Oliver thudded forward. His plan was to play reactionary. He was looking up towards the wall for the oil man – or men, for he expected there to be at least two of them – and planning his disengagement for the moment he saw those oil jars beginning to fall.

He was putting his own fair share of strength into the pushing poles. Had the men to either side of him not been so focused on their own tasks, they might have seen the green-wood pole beginning to bend ever so slightly from where Oliver was driving his shoulder into it.

"Not yet…" He murmured to himself, daring to play risky, for the entire state of the battlefield hinged on this fact – they only had two battlerams, but it was the first that would really count. As soon as it landed, the gimmick would be up. The enemy would be well aware of the oil-laden state. He needed to get all he could out of it, but the risks were severe.

He could lose twenty-five men all in one go, to thoroughly horrific deaths. He himself would be included in that number.

He spied the oil man, and began to tense. "Shit…" He cursed. He still wasn't as close as he wanted to be. Another twenty paced, that was what he needed. If the oil man tossed it before they'd landed the battleram home, then they'd be forced to retreat early.

All of a sudden, there was a thwump, and the oil man stumbled backwards, an arrow through his neck.

The large pot of oil that he'd been carrying shattered on the wall and walkway alongside him, splattering more than a few men in that thick black liquid.

"My Lord…" Gadar said, his alarm evident. But General Talon had already seen it. His teeth slammed together, and irritation took over.

He turned his head more violently than he could have intended, and his gauntlets creaked from how tightly he clenched his fist. "That damnable little…" he cursed. The same girl had given him trouble twice. That same unknown element of Oliver Patrick, she was an impossible little thing. Even with the shield walls that General Talon had set up, she'd managed to sneak one through.

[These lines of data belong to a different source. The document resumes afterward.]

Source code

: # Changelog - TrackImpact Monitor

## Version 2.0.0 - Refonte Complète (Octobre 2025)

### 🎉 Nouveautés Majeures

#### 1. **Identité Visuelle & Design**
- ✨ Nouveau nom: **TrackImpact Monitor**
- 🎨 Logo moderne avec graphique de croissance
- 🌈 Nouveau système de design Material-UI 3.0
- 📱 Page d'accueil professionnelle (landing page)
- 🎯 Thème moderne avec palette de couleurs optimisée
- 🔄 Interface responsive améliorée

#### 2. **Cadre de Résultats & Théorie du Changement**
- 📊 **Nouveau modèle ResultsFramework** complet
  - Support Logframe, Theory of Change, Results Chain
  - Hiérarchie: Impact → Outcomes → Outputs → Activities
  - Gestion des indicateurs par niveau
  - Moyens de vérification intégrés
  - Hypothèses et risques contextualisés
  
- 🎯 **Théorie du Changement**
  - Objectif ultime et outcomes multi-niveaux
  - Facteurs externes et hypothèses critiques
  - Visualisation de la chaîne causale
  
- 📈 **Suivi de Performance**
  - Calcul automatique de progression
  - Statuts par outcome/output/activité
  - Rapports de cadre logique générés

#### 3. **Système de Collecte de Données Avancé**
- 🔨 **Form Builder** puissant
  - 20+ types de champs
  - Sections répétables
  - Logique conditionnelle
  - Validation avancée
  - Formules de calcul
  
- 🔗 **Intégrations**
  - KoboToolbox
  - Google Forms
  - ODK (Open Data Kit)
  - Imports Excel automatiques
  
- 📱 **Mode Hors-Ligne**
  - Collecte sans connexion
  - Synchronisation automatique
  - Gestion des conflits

It was both evidence of her extreme skill, but also the lagging state of his men. The fact that it was even possible to land an arrow, despite all the shields he'd put in place around the gate, meant that his men had been slacking. They didn't understand the danger. The oil man too had left himself open, too focused on his job.

"They're still too damn green," General Talon sighed. "Oomly – grab another pot, and drench them. Don't make the same mistake that he did."

"Yes, General!" Oomly saluted quickly, and went stomping away to the oil store, picking a jar far larger than his predecessor. As Oomly was usually inclined to do, he once more went off the rails with the most straightforward of procedures.